Menggunakan dua batang tipis untuk mengambil makanan tidaklah sulit. Anda bisa melakukannya asalkan meluangkan waktu untuk berlatih. Banyak orang asing di Tiongkok telah menguasai penggunaan sumpit seperti penduduk setempat. Kunci menggunakan sumpit adalah menjaga satu sumpit tetap pada posisinya sementara sumpit lainnya diputar untuk mengambil makanan. Setelah sedikit berlatih dengan sabar, Anda akan tahu cara makan dengan sumpit.sumpitsangat cepat.
5. Etiket penggunaan sumpit
SumpitSumpit biasanya dipegang di tangan kanan, tetapi tergantung kenyamanan Anda jika Anda kidal. Bermain-main dengan sumpit dianggap tidak sopan. Sopan dan bijaksana untuk mengambil makanan untuk orang tua dan anak-anak. Saat makan bersama orang tua, orang Tiongkok biasanya membiarkan orang tua mengambil sumpit terlebih dahulu sebelum orang lain. Seringkali, tuan rumah yang perhatian akan memindahkan sepotong makanan dari piring saji ke piring tamu. Tidak sopan mengetuk sumpit di tepi mangkuk sendiri, karena di Tiongkok kuno pengemis sering menggunakannya untuk menarik perhatian.
6. Filosofi sumpit
Filsuf Tiongkok Konfusius (551-479 SM) menyarankan orang-orang untuk menggunakansumpitIa menyarankan untuk tidak menggunakan pisau, karena pisau logam mengingatkan orang pada senjata tajam, yang berarti pembunuhan dan kekerasan. Ia menyarankan untuk melarang penggunaan pisau di meja makan dan menggunakan sumpit kayu.
7. Kapan sumpit diperkenalkan ke negara lain?
SumpitKarena ringan dan praktis, alat-alat tersebut diperkenalkan ke banyak negara tetangga lainnya.SumpitSumpit diperkenalkan ke Semenanjung Korea dari Tiongkok pada masa Dinasti Han dan menyebar ke seluruh semenanjung sekitar tahun 600 M. Sumpit dibawa ke Jepang oleh seorang biksu Buddha bernama Konghai dari Dinasti Tang Tiongkok (618-907).

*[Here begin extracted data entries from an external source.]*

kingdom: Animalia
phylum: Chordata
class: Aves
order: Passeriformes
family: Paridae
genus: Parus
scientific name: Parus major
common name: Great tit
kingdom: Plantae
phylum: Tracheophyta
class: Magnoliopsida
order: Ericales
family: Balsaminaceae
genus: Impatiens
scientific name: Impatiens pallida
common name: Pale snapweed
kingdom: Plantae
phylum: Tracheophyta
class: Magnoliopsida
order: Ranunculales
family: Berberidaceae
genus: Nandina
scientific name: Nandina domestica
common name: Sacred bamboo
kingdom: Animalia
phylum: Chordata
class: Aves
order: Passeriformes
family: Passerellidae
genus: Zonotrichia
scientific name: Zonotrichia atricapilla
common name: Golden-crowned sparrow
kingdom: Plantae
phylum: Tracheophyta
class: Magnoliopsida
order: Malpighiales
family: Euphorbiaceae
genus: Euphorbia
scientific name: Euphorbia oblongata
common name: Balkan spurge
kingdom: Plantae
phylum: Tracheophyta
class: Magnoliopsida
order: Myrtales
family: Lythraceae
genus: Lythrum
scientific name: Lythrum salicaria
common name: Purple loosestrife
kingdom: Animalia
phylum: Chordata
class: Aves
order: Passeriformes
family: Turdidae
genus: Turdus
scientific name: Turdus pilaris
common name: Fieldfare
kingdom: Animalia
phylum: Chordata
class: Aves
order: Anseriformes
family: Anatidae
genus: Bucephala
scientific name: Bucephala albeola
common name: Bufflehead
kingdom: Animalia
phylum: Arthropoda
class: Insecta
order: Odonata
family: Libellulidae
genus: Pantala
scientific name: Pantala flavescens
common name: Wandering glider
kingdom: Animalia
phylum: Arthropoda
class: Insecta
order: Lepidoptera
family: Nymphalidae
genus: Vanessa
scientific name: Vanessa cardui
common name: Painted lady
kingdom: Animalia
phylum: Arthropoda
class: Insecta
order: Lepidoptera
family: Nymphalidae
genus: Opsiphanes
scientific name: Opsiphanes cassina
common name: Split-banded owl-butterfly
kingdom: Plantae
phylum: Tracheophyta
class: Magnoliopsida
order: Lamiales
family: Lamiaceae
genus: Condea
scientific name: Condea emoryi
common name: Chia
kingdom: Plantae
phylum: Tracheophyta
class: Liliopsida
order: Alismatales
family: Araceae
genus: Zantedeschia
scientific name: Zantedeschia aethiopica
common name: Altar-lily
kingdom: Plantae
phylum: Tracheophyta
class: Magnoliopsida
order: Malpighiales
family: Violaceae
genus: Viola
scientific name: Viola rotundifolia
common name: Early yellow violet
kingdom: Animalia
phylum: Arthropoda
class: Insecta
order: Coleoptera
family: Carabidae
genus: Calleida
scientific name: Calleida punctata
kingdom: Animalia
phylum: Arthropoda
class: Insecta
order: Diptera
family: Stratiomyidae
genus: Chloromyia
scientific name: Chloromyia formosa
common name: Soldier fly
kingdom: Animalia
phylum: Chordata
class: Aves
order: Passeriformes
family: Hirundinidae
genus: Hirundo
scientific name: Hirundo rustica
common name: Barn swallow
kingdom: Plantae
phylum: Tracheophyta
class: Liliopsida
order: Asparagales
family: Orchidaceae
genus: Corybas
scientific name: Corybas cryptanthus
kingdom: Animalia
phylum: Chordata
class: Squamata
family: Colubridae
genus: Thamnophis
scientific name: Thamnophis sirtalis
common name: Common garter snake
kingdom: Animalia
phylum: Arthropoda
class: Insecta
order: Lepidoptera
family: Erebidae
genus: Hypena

Konghai pernah berkata selama pekerjaannya sebagai misionaris, "Mereka yang menggunakan sumpit akan diselamatkan", dan karena itusumpitSumpit kemudian menyebar di Jepang. Setelah dinasti Ming (1368-1644) dan Qing (1644-1911), sumpit secara bertahap dibawa ke Malaysia, Singapura, dan negara-negara Asia Tenggara lainnya.